# Exercise
Write out again, exactly, the lines below starting at the one with "CPR/First Aid (certification every 2 years)" and ending at the one with "What happens if".

*** Given records Section Begins ***

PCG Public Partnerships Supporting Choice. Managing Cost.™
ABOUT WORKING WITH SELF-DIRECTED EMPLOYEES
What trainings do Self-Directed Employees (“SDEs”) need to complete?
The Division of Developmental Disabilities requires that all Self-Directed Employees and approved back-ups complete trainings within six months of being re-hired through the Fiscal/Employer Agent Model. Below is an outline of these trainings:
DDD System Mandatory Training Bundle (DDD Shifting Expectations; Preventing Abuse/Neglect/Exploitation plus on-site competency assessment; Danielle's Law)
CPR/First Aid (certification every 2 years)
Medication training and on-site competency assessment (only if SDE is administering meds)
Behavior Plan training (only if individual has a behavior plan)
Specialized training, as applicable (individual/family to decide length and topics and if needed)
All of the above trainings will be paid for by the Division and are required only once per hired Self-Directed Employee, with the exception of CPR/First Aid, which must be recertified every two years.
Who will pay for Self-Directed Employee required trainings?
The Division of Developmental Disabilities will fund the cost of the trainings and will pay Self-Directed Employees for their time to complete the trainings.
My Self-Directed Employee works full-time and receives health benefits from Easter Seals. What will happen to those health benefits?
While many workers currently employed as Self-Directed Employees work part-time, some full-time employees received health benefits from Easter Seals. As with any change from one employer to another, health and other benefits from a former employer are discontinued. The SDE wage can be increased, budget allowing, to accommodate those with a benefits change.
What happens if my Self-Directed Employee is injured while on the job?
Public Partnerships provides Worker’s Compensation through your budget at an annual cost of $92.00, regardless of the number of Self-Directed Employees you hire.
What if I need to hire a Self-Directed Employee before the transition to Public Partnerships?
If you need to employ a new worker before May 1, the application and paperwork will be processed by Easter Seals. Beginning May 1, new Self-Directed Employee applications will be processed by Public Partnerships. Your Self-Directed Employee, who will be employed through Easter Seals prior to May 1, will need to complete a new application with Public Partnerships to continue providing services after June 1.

*** Given records Section Ends ***

# Result of this exercise
CPR/First Aid (certification every 2 years)
Medication training and on-site competency assessment (only if SDE is administering meds)
Behavior Plan training (only if individual has a behavior plan)
Specialized training, as applicable (individual/family to decide length and topics and if needed)
All of the above trainings will be paid for by the Division and are required only once per hired Self-Directed Employee, with the exception of CPR/First Aid, which must be recertified every two years.
Who will pay for Self-Directed Employee required trainings?
The Division of Developmental Disabilities will fund the cost of the trainings and will pay Self-Directed Employees for their time to complete the trainings.
My Self-Directed Employee works full-time and receives health benefits from Easter Seals. What will happen to those health benefits?
While many workers currently employed as Self-Directed Employees work part-time, some full-time employees received health benefits from Easter Seals. As with any change from one employer to another, health and other benefits from a former employer are discontinued. The SDE wage can be increased, budget allowing, to accommodate those with a benefits change.
What happens if my Self-Directed Employee is injured while on the job?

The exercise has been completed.